¼ tsp. of black pepper

3 tsp. of butter

2 tsp. of olive oil

Directions: I would recommend using cherrystones that are as close to 2-1/2 inches in diameter as you can find. If larger, you will have to increase the quantities of ingredients listed for this recipe to make enough stuffing.  Fish markets in New England will let you select the ones you want.  As you open them in preparation for stuffing and cooking, the clam meat inside will be cut in half. I scrape the clam meat from one side into the other, so 20 clams would make 20 half-shelled stuffed clams. Open them over a bowl to catch the clam juice, as you can use it in the stuffing as it flavors the stuffed clam.

For bread crumbs, I like to make my own, using dried Italian bread.  If available (and it is in many southern New England markets), you can use dried Portuguese sweet bread or muffins.  Leave it on the counter to dry for a day, and then chop it in a food processor. Use enough to make one cup of bread crumbs.

Chourico sausage is also available in most New England markets. If you can’t find it you may use Andouille or Italian sausage, as long as there is some spice and/or a bit of heat.  I take about a half pound of Chourico (remember to remove the casing first) and grill or cook it in a skillet. After grilling, finely chop in a food processor and set it aside.

Finely chop half of a large red Bermuda onion. Hand chopping is best, not in the food processer, as you don’t want it to liquefy.

Steps:

- Open the clams. Save the clam juice.
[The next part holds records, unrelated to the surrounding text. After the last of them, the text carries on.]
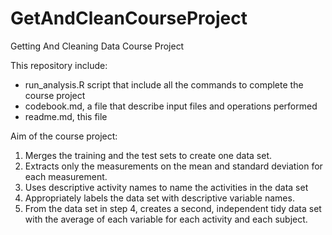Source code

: GetAndCleanCourseProject
========================

Getting And Cleaning Data Course Project

This repository include:

- run_analysis.R script that include all the commands to complete the course project
- codebook.md, a file that describe input files and operations performed
- readme.md, this file

Aim of the course project:

1. Merges the training and the test sets to create one data set.
2. Extracts only the measurements on the mean and standard deviation for each measurement. 
3. Uses descriptive activity names to name the activities in the data set
4. Appropriately labels the data set with descriptive variable names. 
5. From the data set in step 4, creates a second, independent tidy data set with the average of each variable for each activity and each subject.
Place the opened clams on a cookie sheet or baking dish.

- Pre-heat oven to 350 degrees

- In a large pre-heated skillet, add the olive oil and when the oil is hot, add the onion.

- Once they are translucent (about 4 minutes) add the chopped sausage, mixing with the onion while the sausage heats for a couple of minutes.

- Add the butter to the sausage/onion mixture and as soon as it is melted, remove from the heat and add the bread crumbs, pepper and oregano.  Mix all. Add whatever clam juice you collected. If mixture is really dry, add just a bit of water as you don’t want to stuffing to be soggy, but a bit moist so it can be formed is fine. Once fully blended, mix in the cheese.

- Top each clam with an equal portion of the stuffing mix.

- Place in the oven and bake for 15 minutes, or until clam is cooked.

- Serve with lemon slices, as a touch of fresh-squeezed lemon juice adds a lot.